| Source passage |
■ ■ ■ ■ ■
Oracle Cloud Infrastructure cautions against this, stating: We recommend that you do not use the Horizontal Pod Autoscaler and Vertical Pod Autoscaler together [4]. Similarly, Densify explains, VPA won't work with HPA using the same CPU and memory metrics because it would cause a race condition [2].

To avoid these issues, the key is to separate metrics. Configure HPA to scale based on custom or external metrics - like requests per second, queue depth, or network traffic - while letting VPA handle CPU and memory adjustments [10][2]. Another option is to set VPA's updateMode to Off, allowing it to provide recommendations that can be applied manually during maintenance, leaving HPA's logic for horizontal scaling unaffected.

Now, let's look at how VPA interacts with node scaling through the Cluster Autoscaler.

Using VPA with Cluster Autoscaler

VPA and Cluster Autoscaler work well together. VPA ensures that pod resource requests match actual usage, while CA uses these requests to make informed decisions about scaling the cluster. For instance, if VPA increases a pod's resource requirements beyond the current cluster capacity, the pod enters a pending state, prompting CA to add more nodes [11].

As Kubecost points out, using HPA without VPA could accumulate wasted resources by replicating under-utilised pods to meet an increasing workload [10]. VPA's accurate resource sizing helps CA avoid overprovisioning or under-scaling nodes.

To optimise this setup, consider running low-priority pause pods as a buffer. These pods ensure there’s warm capacity available, which can be preempted when real workloads need to scale up. Additionally, organise node groups by workload types - such as CPU-optimised or memory-optimised instances - and use labels or taints to ensure VPA-managed pods are placed on the most suitable nodes [11].

Monitoring and Troubleshooting VPA

Keeping an eye on how Vertical Pod Autoscaler (VPA) is functioning is critical to ensure it runs smoothly and delivers the expected improvements in resource allocation. Without proper monitoring, important issues might slip through unnoticed.
■ ■ ■ ■ ■
| Study material |
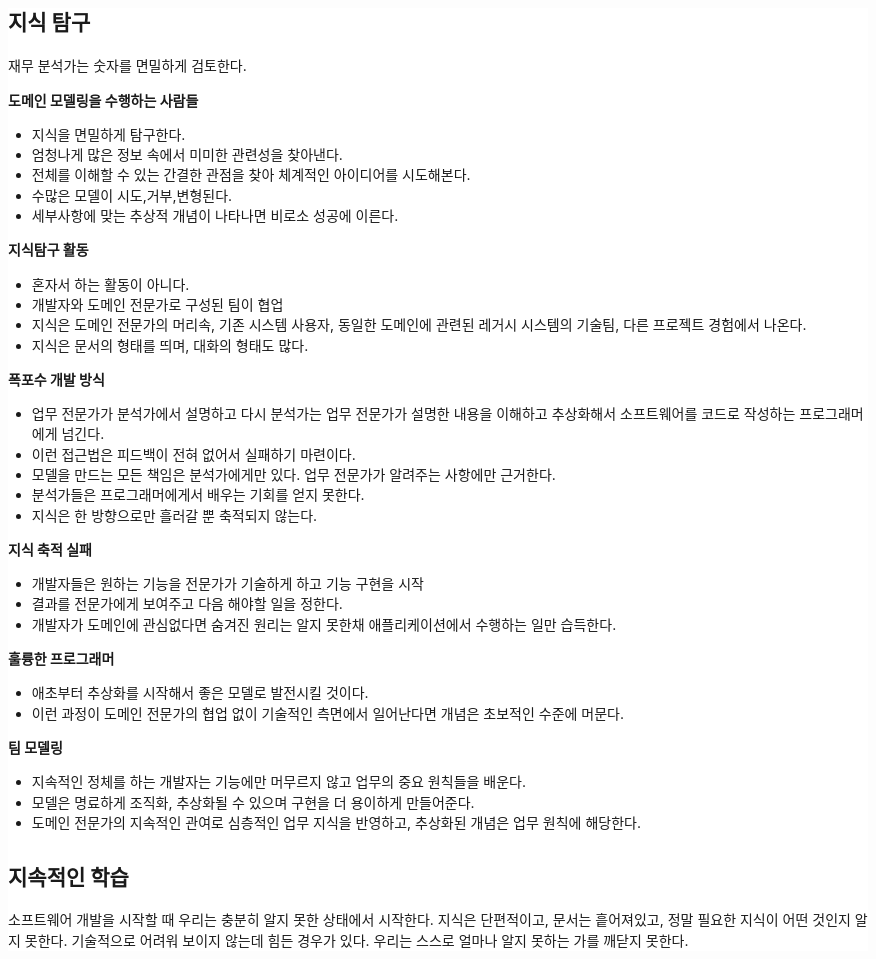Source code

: 

## 지식 탐구

재무 분석가는 숫자를 면밀하게 검토한다.

**도메인 모델링을 수행하는 사람들**

- 지식을 면밀하게 탐구한다.
- 엄청나게 많은 정보 속에서 미미한 관련성을 찾아낸다.
- 전체를 이해할 수 있는 간결한 관점을 찾아 체계적인 아이디어를 시도해본다.
- 수많은 모델이 시도,거부,변형된다.
- 세부사항에 맞는 추상적 개념이 나타나면 비로소 성공에 이른다.



**지식탐구 활동**

- 혼자서 하는 활동이 아니다.
- 개발자와 도메인 전문가로 구성된 팀이 협업
- 지식은 도메인 전문가의 머리속, 기존 시스템 사용자, 동일한 도메인에 관련된 레거시 시스템의 기술팀, 다른 프로젝트 경험에서 나온다.
- 지식은 문서의 형태를 띄며, 대화의 형태도 많다.



**폭포수 개발 방식**

- 업무 전문가가 분석가에서 설명하고 다시 분석가는 업무 전문가가 설명한 내용을 이해하고 추상화해서 소프트웨어를 코드로 작성하는 프로그래머에게 넘긴다. 
- 이런 접근법은 피드백이 전혀 없어서 실패하기 마련이다.
- 모델을 만드는 모든 책임은 분석가에게만 있다. 업무 전문가가 알려주는 사항에만 근거한다.
- 분석가들은 프로그래머에게서 배우는 기회를 얻지 못한다.
- 지식은 한 방향으로만 흘러갈 뿐 축적되지 않는다.



**지식 축적 실패**

- 개발자들은 원하는 기능을 전문가가 기술하게 하고 기능 구현을 시작
- 결과를 전문가에게 보여주고 다음 해야할 일을 정한다.
- 개발자가 도메인에 관심없다면 숨겨진 원리는 알지 못한채 애플리케이션에서 수행하는 일만 습득한다.



**훌륭한 프로그래머**

- 애초부터 추상화를 시작해서 좋은 모델로 발전시킬 것이다.
- 이런 과정이 도메인 전문가의 협업 없이 기술적인 측면에서 일어난다면 개념은 초보적인 수준에 머문다.



**팀 모델링**

- 지속적인 정체를 하는 개발자는 기능에만 머무르지 않고 업무의 중요 원칙들을 배운다.
- 모델은 명료하게 조직화, 추상화될 수 있으며 구현을 더 용이하게 만들어준다.
- 도메인 전문가의 지속적인 관여로 심층적인 업무 지식을 반영하고, 추상화된 개념은 업무 원칙에 해당한다.



## 지속적인 학습

소프트웨어 개발을 시작할 때 우리는 충분히 알지 못한 상태에서 시작한다. 지식은 단편적이고, 문서는 흩어져있고, 정말 필요한 지식이 어떤 것인지 알지 못한다. 기술적으로 어려워 보이지 않는데 힘든 경우가 있다. 우리는 스스로 얼마나 알지 못하는 가를 깨닫지 못한다.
■ ■ ■ ■ ■
| Task goal |
Write the next part of the passage on the Vertical Pod Autoscaler, starting after its final sentence.

| Task answer |
Tracking VPA Metrics

The best way to monitor VPA is by checking the Status field of the VerticalPodAutoscaler custom resource. This field provides four key recommendation values for each container:

• Target: The suggested resource request.
• Lower Bound: The minimum level before scaling up.
• Upper Bound: The maximum level before scaling down.
• Uncapped Target: The recommendation based solely on usage, ignoring any constraints you’ve set [1][13].

You can use kubectl describe vpa <vpa-name> to quickly review current recommendations and status conditions, such as RecommendationProvided or LowConfidence [13]. To cross-check, run kubectl top pods to see if actual resource usage aligns with VPA recommendations. Keep in mind, the VPA Recommender uses up to eight days of historical data for its calculations.

Scaling events, such as pod evictions and recreations, can be tracked with kubectl get events. In Recreate mode, VPA applies new resource requests by evicting and restarting pods, so these events signal active adjustments. Together, these metrics help identify and resolve potential scaling challenges.

Preventing Common VPA Problems

Once you’ve got reliable metrics, it’s easier to tackle common problems and avoid disruptions. For example, to prevent resource conflicts, assign memory optimisation tasks to VPA while leaving traffic or custom metrics to Horizontal Pod Autoscaler (HPA). This separation avoids issues like thrashing [3][5].

Another frequent issue is unschedulable pods. VPA might recommend resource levels that exceed the capacity of any single node in the cluster, causing pods to be evicted but unable to restart [10][12]. To avoid this, enforce node limits to ensure recommendations stay within your cluster’s capacity.

For deployments with only one replica, be aware that the VPA Updater’s default --min-replicas setting is 2, meaning it won’t update single-pod deployments unless you manually adjust this setting [5]. Additionally, always define PodDisruptionBudgets (PDBs) to maintain a minimum number of pods during evictions and restarts [4][12]. This prevents aggressive updates from causing unnecessary downtime for your applications.

Advanced VPA Techniques

Once you’ve got the basics of Vertical Pod Autoscaler (VPA) down, it’s time to explore more advanced methods. These strategies can help you fine-tune your Kubernetes clusters for even greater efficiency and stability.

VPA with Spot Instances

Spot instances are a fantastic way to cut costs - sometimes by as much as 90% compared to on-demand pricing. However, they come with the trade-off of being susceptible to sudden preemptions. VPA can help you maximise the value of spot instances by optimising pod sizes based on actual usage rather than conservative estimates. This approach avoids over-provisioning and allows you to fit more pods onto each spot instance, significantly reducing your overall workload costs [3][15].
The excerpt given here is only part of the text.